Kasus dugaan korupsi dana Bulog dan Brunei yang masih samar-samar pembuktian kebenarannya menjadi senjata mematikan DPR. Dua kasus ini mencuat menjadi isu politik yang tak bisa ditepis oleh Wahid dengan administrasi negara yang morat-marit.

Tafsir terhadap konstitusi yang menjadi landasan dikeluarkannya Memorandum I dan II tak menguntungkan posisi Wahid. Ia berkeras bahwa Memorandum itu inkonstitusional. Karenanya, ia merasa tak bersalah bila melecehkannya dan tak berusaha menjawabnya secara serius. Tapi apa daya, Wahid kalah telak dalam perebutan wacana tafsir konstitusi yang semakin memojokkannya. Ujung dari dua Memorandum ini adalah Sidang Istimewa (SI) yang kemungkinan besar memberhentikannya dari jabatan.

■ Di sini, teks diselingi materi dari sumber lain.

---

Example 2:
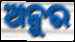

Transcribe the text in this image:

ଅନୁର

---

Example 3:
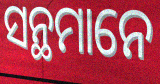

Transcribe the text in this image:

ସନ୍ଥମାନେ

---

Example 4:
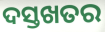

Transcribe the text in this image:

ଦସ୍ତଖତର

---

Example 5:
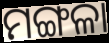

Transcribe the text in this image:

ମଙ୍ଗଳା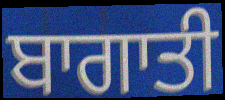
ਬਾਗਾਤੀ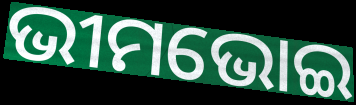
ଭୀମଭୋଇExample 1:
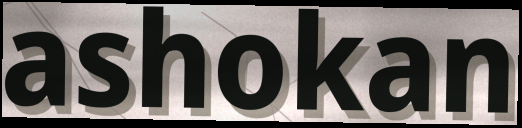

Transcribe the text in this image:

ashokan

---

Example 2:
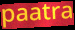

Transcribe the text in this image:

Kegagalan transformasi pribadi ini mempengaruhi kinerja pemerintahan Wahid secara keseluruhan. Nilai tukar rupiah yang semakin anjlok terhadap dolar Amerika, atau lebih buruk daripada masa pemerintahan Habibie; kegagalan bekerjasama dengan IMF, yang artinya kehilangan sumber pinjaman untuk memulihkan keadaan ekonomi; enggannya investor asing untuk kembali ke Indonesia yang disebabkan oleh faktor politik yang tak kunjung membaik; dan juga tak jalannya reformasi hukum; ini adalah di antara hal-hal pokok yang semakin membuat kalangan DPR semakin pesimis untuk bisa mempertahankan Wahid hingga 2004.

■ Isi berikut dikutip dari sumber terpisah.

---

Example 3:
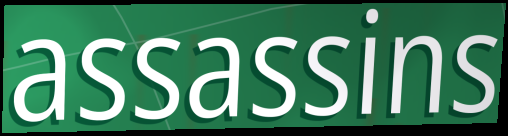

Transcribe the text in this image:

assassins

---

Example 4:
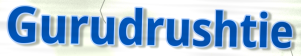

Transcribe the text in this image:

Gurudrushtie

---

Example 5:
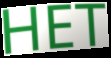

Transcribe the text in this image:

HET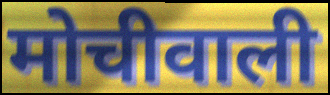
मोचीवाली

Beberapa kelebihan menonjol Wahid yang tak dimiliki pendahulunya seperti wawasan mengenai demokrasi dan pluralitas, telah terbukti tak berbicara apa-apa bila dikaitkan dengan detail pemerintahan sehari-hari yang memerlukan kemampuan teknis. Konsep-konsep besar itu masih perlu diterjemahkan ke dalam know-how yang praktis. Kesenjangan ini tak terjembatani yang membuat segala kelebihan Wahid itu tampak sebagai macan ompong yang tak ditakuti oleh “murid TK” di DPR sekalipun.

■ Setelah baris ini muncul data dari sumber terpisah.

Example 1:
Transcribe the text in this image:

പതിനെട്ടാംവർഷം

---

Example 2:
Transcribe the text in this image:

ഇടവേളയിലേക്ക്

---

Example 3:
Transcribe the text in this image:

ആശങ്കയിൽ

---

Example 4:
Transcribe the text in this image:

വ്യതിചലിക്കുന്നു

Kegagalan ini begitu menyakitkan tidak saja bagi Wahid, tetapi juga bagi sekitar 30 juta warga nahdiyin. Maka kini terbukti sudah bahwa Wahid dan NU tak bisa survive untuk menjadi imam dalam sebuah pemerintahan demokratis modern yang meniscayakan simbol-simbol formalitas negara. Kegagalan Wahid tentu tak boleh menjadi kegagalan uji coba demokrasi di negeri ini. Kita perlu mencoba lagi hatta dari nol sekalipun.